Dragon Girls begins with an encompassing wave of red that vaguely reminds me of fire. Only when it approaches the screen do I realize that it is in fact a moving body of martial arts students running in unison, and every one of them looks like a lick of the flame.
Inigo Westmeier’s documentary chronicles the stories of three young girls training at Shaolin Tagou, the largest martial arts school in China. They are the Dragon Girls. They sacrifice the luxuries most children are able to enjoy, such as leisure activities and family time, for endless hours of Kung Fu training in thirst of success, honour, and “the ability to fly.”
Westmeier presents juxtaposition between dialogue from the school’s headmaster and from a Buddhist monk, which leads the audience to question the authenticity of Kung Fu at Shaolin Tagou.
The monk defines Kung Fu as an energy source that sustains daily life; it provides its practitioners with strength and inner peace. But we do not see these being attained at Shaolin Tagou. Instead, we see militant discipline, and stripped childhoods, and the stifled tears of Dragon Girls.
We see the 9-year-old Xin Chenxi drop her head down in shame as her father expresses his disappointment at her 4th place finish in a national competition.
We see the 15-year-old Chen Xi describe the boy she has a crush on simply as “the most familiar stranger” at her school.

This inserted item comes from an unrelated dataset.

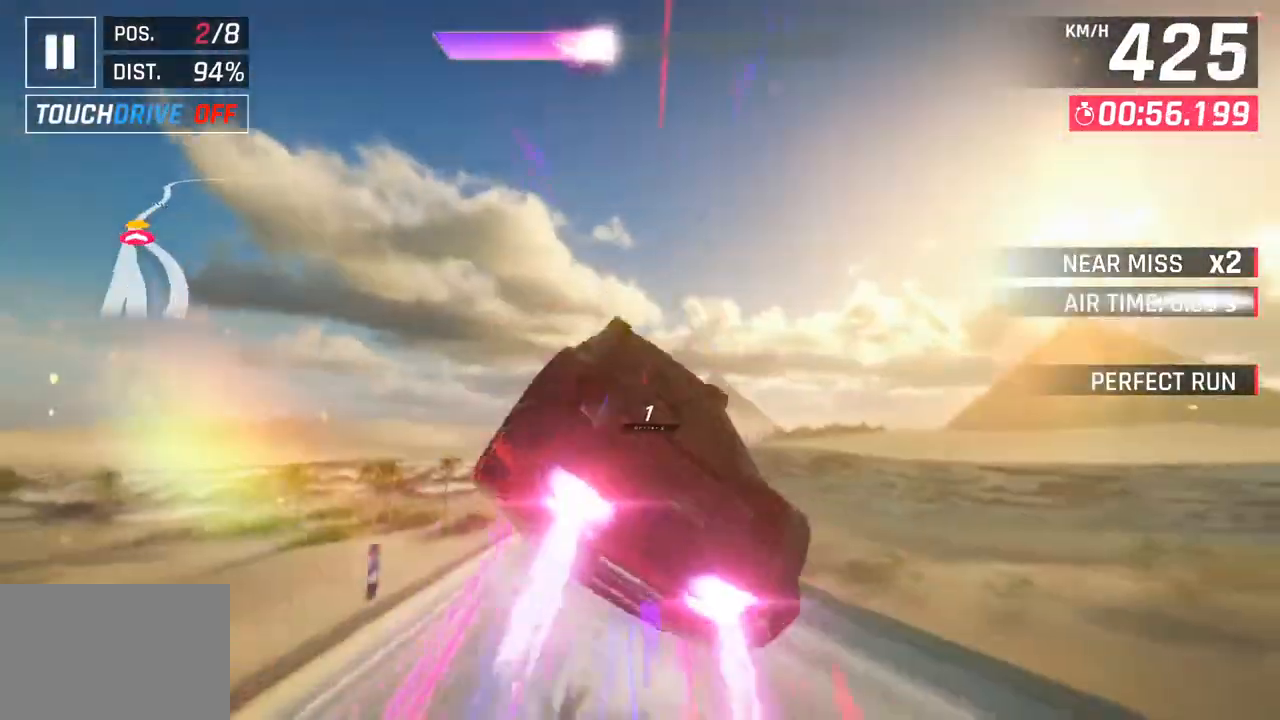
{"buttons": [], "left_stick": "right", "right_stick": "center", "events": [[33, "left_stick", "right"], [133, "CROSS", "up"], [133, "R1", "up"], [250, "CROSS", "down"], [250, "R1", "down"], [417, "CROSS", "up"], [417, "R1", "up"]]}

We see the 17-year-old Huang stroll alone on the terrace of the school and admit her contemplations of suicide.
And we see the Dragon Girls compare their scars. They examine their stitches in awe and giggle at memories of the swords that have pierced them. They try to upstage each other with the scars that their parents were not able to kiss better.
The heart of the film does not lie in the hardship that the Dragon Girls endure, but instead in the optimism that pervades the young warriors despite it all. Dragon Girls is a story about perseverance, hope, and smiles that shine bright.